» Reading text:
In early January 2022, aerial survey teams of pilots and biologists from the Maryland Department of Natural Resources (DNR) made visual estimates of the ducks, geese, and swans along most of the state’s Chesapeake Bay, Potomac River, and Atlantic Ocean coastal areas.
The annual Midwinter Waterfowl Survey covers tidal shorelines and near-shore waterfowl habitat in Maryland. The 2021 Mid-Winter Survey was not flown due to the COVID-19 pandemic.
This year, the teams counted about 563,800 waterfowl, lower than the 627,000 birds observed in 2020, and below the most recent five-year average of 718,600 birds.
Overall, dabbling ducks increased in number this year compared to 2020, as did pintails and green-winged teal, which likely reflected the mild fall temperatures. Likewise, generally mild winter weather likely led to fewer diving ducks being observed than in the 2020 survey.

» Source data:
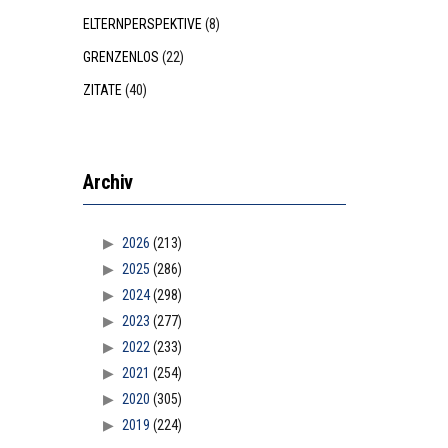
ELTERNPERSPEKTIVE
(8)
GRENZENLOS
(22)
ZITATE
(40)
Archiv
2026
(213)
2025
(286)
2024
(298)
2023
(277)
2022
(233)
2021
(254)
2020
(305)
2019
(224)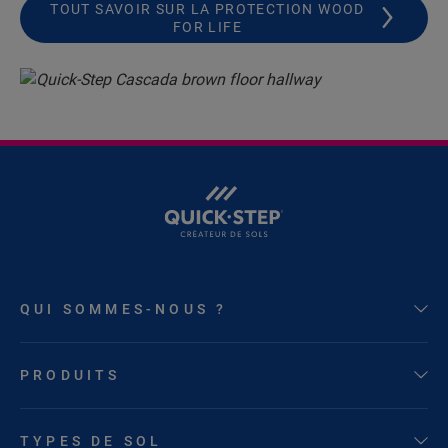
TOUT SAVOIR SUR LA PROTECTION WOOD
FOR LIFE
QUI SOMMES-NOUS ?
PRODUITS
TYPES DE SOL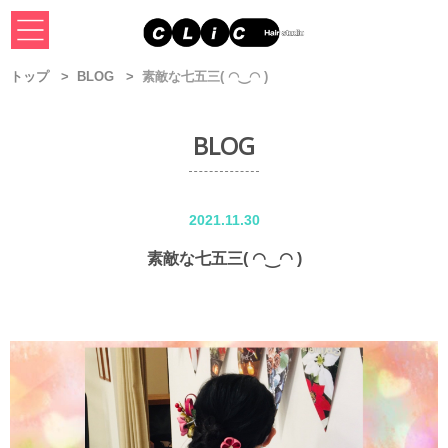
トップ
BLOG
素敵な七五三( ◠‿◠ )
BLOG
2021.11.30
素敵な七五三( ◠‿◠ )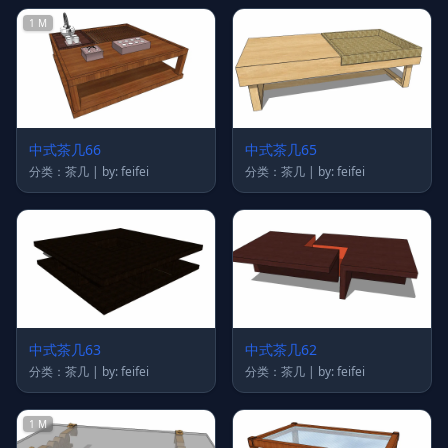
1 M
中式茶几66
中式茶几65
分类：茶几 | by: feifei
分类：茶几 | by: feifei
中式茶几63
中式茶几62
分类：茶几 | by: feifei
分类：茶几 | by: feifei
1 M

---

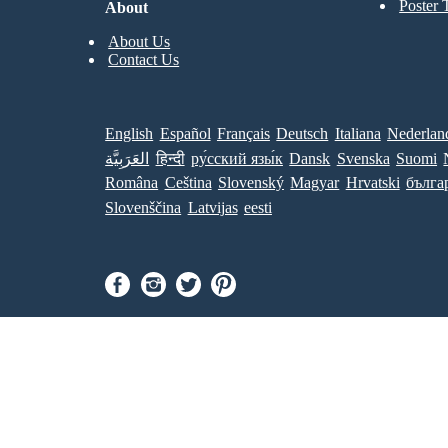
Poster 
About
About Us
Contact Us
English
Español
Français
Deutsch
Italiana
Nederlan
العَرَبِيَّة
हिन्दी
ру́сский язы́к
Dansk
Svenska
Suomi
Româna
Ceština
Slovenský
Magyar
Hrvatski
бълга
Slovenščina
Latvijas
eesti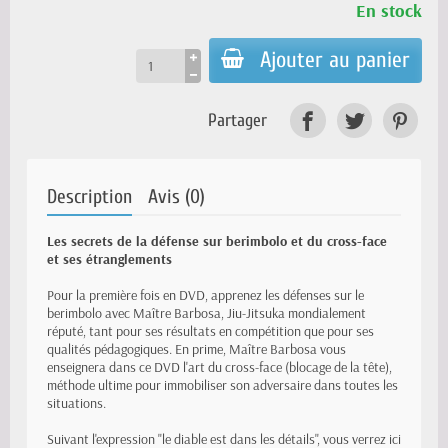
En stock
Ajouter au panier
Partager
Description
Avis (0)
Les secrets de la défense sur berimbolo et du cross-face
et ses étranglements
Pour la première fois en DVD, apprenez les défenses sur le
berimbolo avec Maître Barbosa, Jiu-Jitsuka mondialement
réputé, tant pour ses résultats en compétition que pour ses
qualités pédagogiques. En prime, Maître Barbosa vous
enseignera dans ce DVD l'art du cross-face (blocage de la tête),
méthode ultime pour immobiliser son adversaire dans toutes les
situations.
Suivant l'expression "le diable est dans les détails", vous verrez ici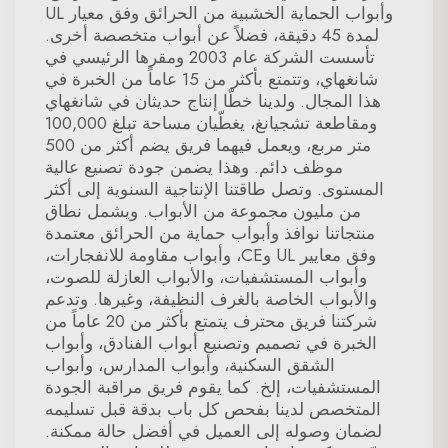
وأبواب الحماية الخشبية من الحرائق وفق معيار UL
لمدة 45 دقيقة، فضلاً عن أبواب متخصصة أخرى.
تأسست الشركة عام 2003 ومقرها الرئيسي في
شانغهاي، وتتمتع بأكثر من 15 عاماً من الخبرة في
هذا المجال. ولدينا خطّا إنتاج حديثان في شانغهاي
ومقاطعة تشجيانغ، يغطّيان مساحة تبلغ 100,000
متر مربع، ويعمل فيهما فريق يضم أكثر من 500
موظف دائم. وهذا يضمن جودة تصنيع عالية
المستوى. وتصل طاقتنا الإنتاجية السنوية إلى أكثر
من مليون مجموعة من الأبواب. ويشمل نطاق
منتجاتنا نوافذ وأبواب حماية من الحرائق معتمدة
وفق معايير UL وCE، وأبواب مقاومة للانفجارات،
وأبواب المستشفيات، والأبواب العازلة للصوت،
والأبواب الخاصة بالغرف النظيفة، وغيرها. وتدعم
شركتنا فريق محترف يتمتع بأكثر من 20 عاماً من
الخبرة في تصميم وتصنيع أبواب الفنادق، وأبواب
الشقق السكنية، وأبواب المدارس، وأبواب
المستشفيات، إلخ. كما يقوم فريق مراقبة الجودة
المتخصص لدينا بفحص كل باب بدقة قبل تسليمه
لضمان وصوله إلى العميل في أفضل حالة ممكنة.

---

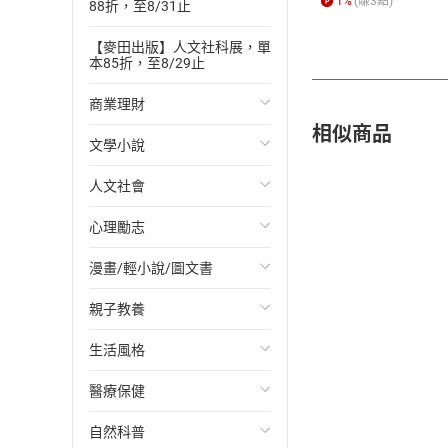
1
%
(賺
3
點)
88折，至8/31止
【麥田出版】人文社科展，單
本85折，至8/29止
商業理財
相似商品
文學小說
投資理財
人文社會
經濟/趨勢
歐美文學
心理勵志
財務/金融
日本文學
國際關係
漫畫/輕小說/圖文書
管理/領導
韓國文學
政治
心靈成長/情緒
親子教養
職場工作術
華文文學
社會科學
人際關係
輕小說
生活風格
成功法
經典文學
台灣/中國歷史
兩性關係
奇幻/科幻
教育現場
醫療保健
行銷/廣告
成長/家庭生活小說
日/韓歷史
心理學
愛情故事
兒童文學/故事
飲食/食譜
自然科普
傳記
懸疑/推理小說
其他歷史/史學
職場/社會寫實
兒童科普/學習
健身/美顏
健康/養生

» Parts of the exercise:
a) Answer these questions using the waterfowl survey text.
(i) Who made the visual estimates of the birds?
(ii) Why was the 2021 survey not flown?
(iii) About how many waterfowl did the teams count this year?
b) Based on the waterfowl survey text, is each statement true? Answer yes or no and quote the words that settle it.
(i) This year's count was higher than the five-year average.
(ii) Dabbling ducks went up in number compared to 2020.
(iii) The survey was flown in 2021.
c) Carry the waterfowl survey text forward from its last sentence.
The data above plays no part in this work.

» Solved tasks:
a)
(i) Aerial survey teams of pilots and biologists from the Maryland Department of Natural Resources (DNR).
(ii) Because of the COVID-19 pandemic.
(iii) About 563,800.

b)
(i) No: "below the most recent five-year average of 718,600 birds."
(ii) Yes: "dabbling ducks increased in number this year compared to 2020"
(iii) No: "The 2021 Mid-Winter Survey was not flown due to the COVID-19 pandemic."

c)
Hunter reports suggest that late arriving winter weather moved more scaup, canvasbacks, and redheads into the Chesapeake Bay region after the survey was completed.
Biologists counted 361,100 Canada geese during the 2022 survey, as compared to 327,200 birds in 2020. DNR considers this a hopeful sign that flyway wide harvest restrictions for Atlantic Population (AP) geese are working.
The Midwinter Waterfowl Survey has been conducted annually since the early 1950s. The Maryland survey results are ultimately pooled to provide a measure of the distributional changes and long-term trends of waterfowl wintering in the Atlantic Flyway.